Many Americans now expect to retire after age 65. But that hasn’t stopped a growing group from aiming for early retirement. These big savers often retire at 55, 45 or even in their 30s.
That may seem impossible if you frame retirement in a traditional sense. When you think retirement means not working any more, retiring at 45 may seem impossible or even undesirable. But there’s also another way to think about retirement that focuses on financial independence.
The idea of FIRE.
FIRE stands for financial independence and retire early. Many super savers manage to be work-free at an early age. But you can also achieve early retirement by reframing the idea of retirement that you are saving up for.
Instead of focusing on retirement as a time of complete ease and relaxation, some savers strive for a different goal. For them, retirement doesn’t mean no work. It means not having to work long hours at a job you dislike. It means having the freedom to work flexibly, travel if you feel like it, spend time with family and pursue goals that don’t provide a salary. For many people, retirement is a time to start a new business or volunteer heavily. For others, retirement involves spending time managing their investments.

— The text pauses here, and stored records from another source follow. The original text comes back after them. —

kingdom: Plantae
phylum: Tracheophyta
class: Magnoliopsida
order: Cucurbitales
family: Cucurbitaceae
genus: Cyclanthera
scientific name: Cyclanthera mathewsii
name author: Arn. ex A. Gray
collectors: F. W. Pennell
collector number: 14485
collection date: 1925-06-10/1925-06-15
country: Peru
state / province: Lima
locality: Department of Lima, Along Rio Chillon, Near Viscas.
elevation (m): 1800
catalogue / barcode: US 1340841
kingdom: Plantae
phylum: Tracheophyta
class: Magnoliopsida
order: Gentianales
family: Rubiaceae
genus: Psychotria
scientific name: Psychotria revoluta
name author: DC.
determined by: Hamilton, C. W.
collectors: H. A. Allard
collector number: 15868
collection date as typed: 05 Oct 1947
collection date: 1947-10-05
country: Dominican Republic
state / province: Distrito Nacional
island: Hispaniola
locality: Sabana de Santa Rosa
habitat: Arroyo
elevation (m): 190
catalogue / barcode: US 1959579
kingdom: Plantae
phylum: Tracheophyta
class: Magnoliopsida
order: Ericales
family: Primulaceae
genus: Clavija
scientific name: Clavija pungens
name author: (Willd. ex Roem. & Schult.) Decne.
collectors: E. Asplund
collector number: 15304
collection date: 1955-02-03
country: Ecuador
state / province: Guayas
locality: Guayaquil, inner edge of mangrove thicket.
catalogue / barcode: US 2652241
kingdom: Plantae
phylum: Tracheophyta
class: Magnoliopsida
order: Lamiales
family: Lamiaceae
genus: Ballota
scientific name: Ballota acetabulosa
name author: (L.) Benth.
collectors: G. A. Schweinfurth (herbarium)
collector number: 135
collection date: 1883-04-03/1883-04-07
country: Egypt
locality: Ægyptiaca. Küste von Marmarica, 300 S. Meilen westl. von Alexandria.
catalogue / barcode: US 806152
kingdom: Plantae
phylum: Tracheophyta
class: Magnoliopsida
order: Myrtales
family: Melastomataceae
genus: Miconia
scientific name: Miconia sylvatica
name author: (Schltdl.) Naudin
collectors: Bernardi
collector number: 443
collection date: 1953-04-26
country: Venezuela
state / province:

Instead of focusing on not working ever again, you can focus on being financially independent enough to take risks and make choices.
Make big sacrifices for big gains. Many members of the FIRE community have a huge savings rate that’s often 50 percent or more of their gross pay. They often achieve this goal by making deep lifestyle sacrifices.
These savers usually buy a much smaller home than they could afford. You’re likely to see them driving an older vehicle, or only owning one family vehicle. It could mean they don’t eat out often and go on cheap family vacations. Some savers also sacrifice time to make more money through a side gig.
The sacrifices they make to achieve this savings rate vary. But these savers know they’re making frugal choices now in return for the huge payout of financial independence. By working hard and saving big for a few years, they can have plenty of time later to explore other interests and travel.
It’s easy to delay saving for retirement because that goal is far away. But take the time to understand why you’re saving. Thinking about your future self could help you make more sacrifices and end up with a bigger retirement nest egg.
Consider partial retirement.
If your only conception of retirement involves sandy beaches for two decades, you may have to work well past 65 to get there. Funding a life of complete ease takes a huge amount of savings.
But what if you look at retirement through a different lens? Instead of doing nothing, consider retirement as a time to pursue new interests, including projects that make some income.
If you have always wanted to switch careers, you could retire early and launch your new venture. If you want to start selling your handmade goods, financial independence lets you do that, too.
Even if you don’t plan to pursue new passions in retirement, looking at retirement as an opportunity for flexible work can help you retire sooner. You may not be able to completely retire on your savings, but perhaps you could cut back to working 20 hours per week. That might give you the freedom and relaxation you’re looking for.
Learn to manage your investments.
Paying close attention to your investments can save you money, especially if you seek out low cost funds. Some 401(k) accounts have limited investment options and high fees. This can quickly eat into your earnings and seriously impact your ability to retire early or meet other financial goals. While you should always save enough to get the 401(k) match, after that you can look for lower cost investments in an IRA or investment account.
Saving for retirement in a 401(k) or IRA can qualify you for valuable tax breaks, but you can only save a limited amount in these tax preferred accounts. If you have a high savings rate, you will need to do additional investing in taxable accounts. This isn’t a bad thing, since it means you’re maxing out your tax-advantaged retirement accounts. But it does mean you need to learn to manage taxes on your investments wisely, so you can save more money over time.